_REQUEST_.
State how many lines in the items below contain the string "percent". Give only the number.

_WORKING DATA_.
■ ■ ■ ■ ■ ■ ■

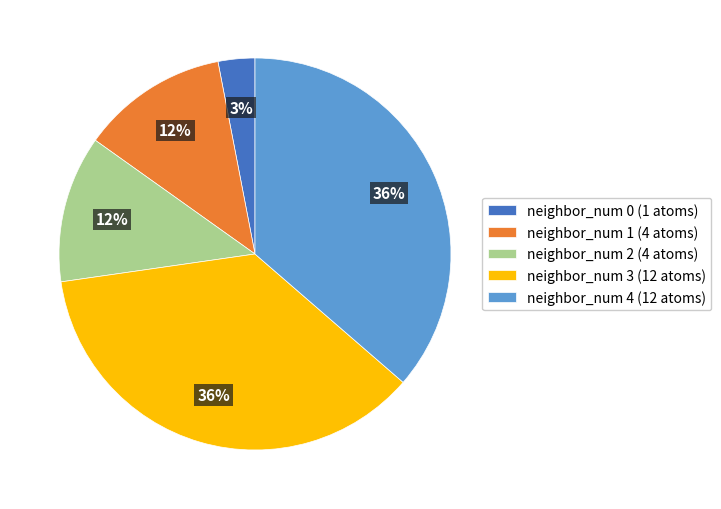

What percentage is the neighbor_num 0 (1 atoms) slice, to the nearest percent?

3%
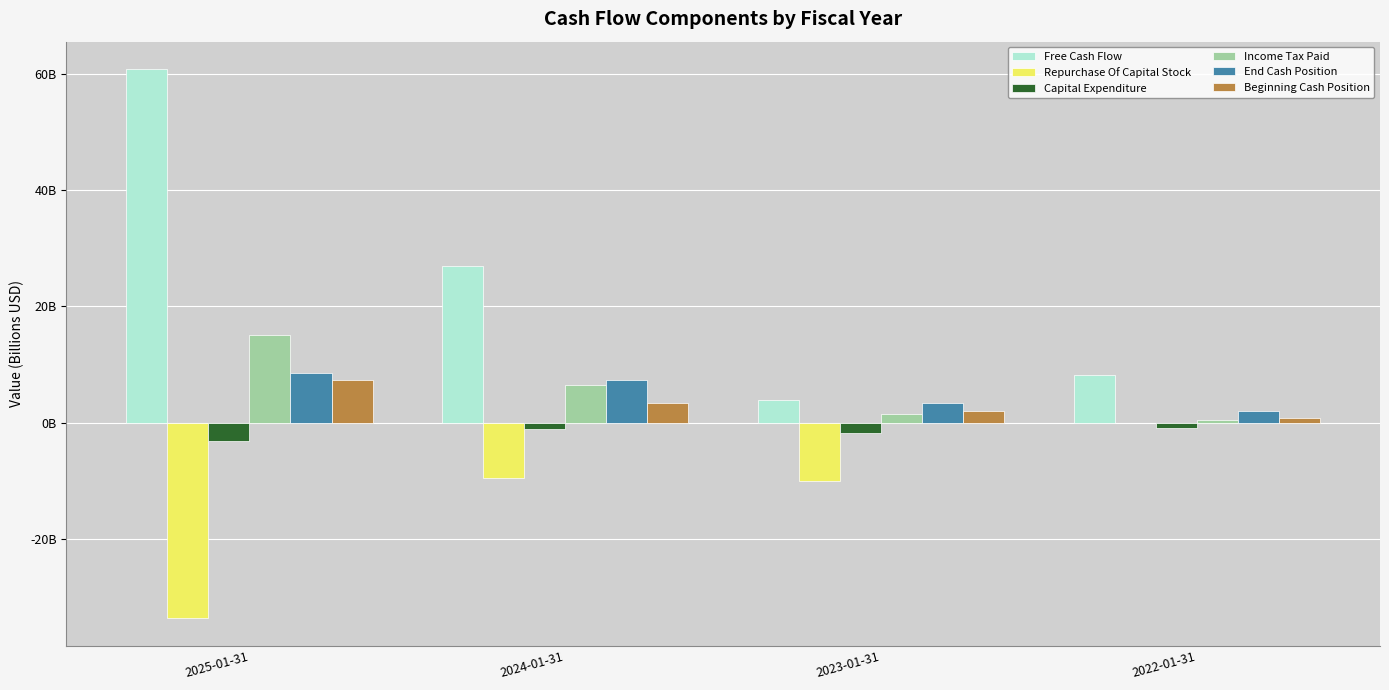

The Free Cash Flow series shows 14.5 at 2022-01-31. True or false?

False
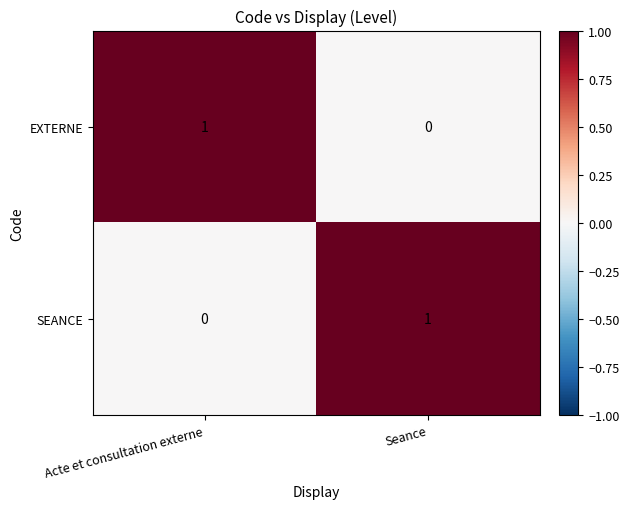

Is the value of SEANCE at Acte et consultation externe greater than the value of EXTERNE at Acte et consultation externe?

No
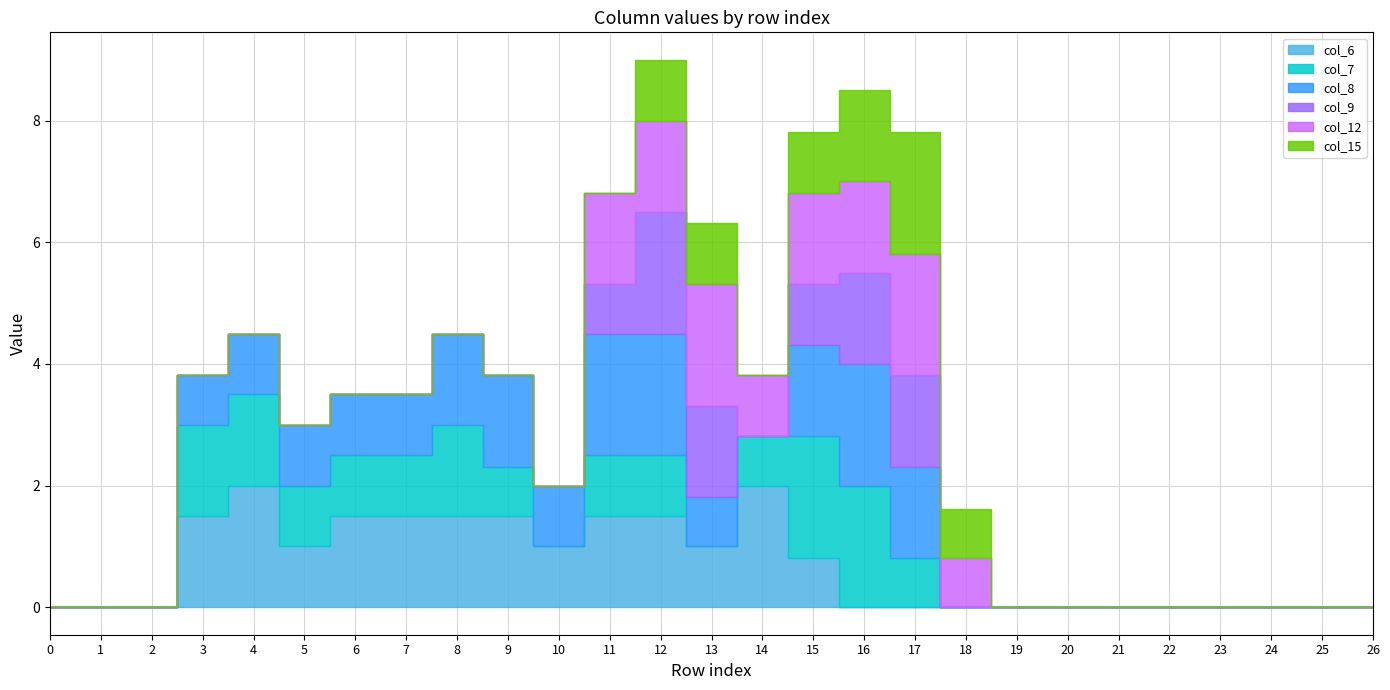

True or false: col_15 and col_12 intersect in this chart.

False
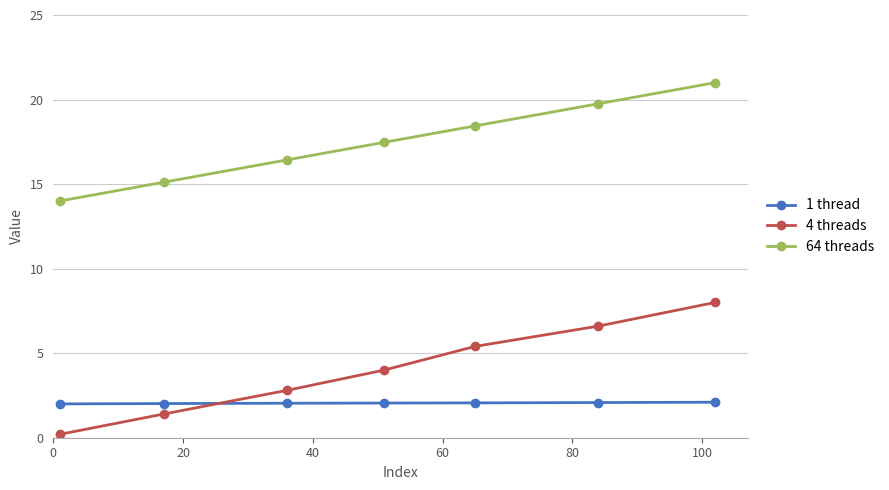

Is this an area chart (filled region under the line)?

No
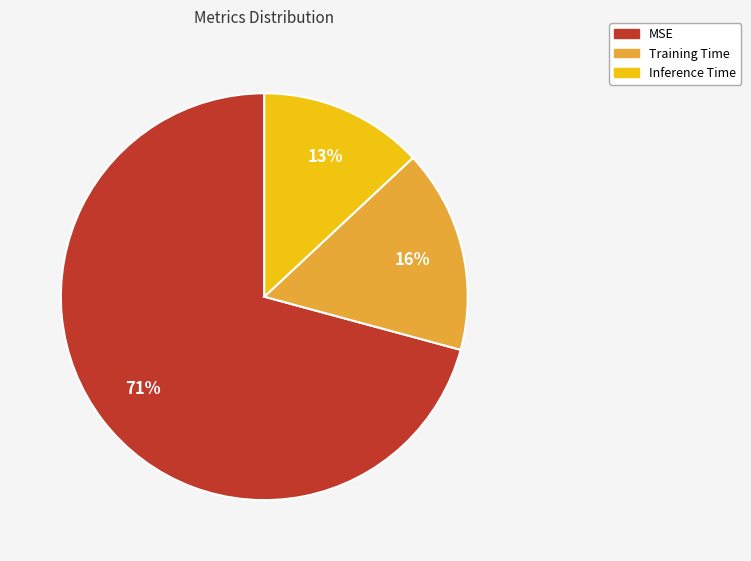

To the nearest percent, what is the difference between the Training Time and Inference Time slice percentages?

3%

■ ■ ■ ■ ■ ■ ■

_WRITTEN REPLY_.
2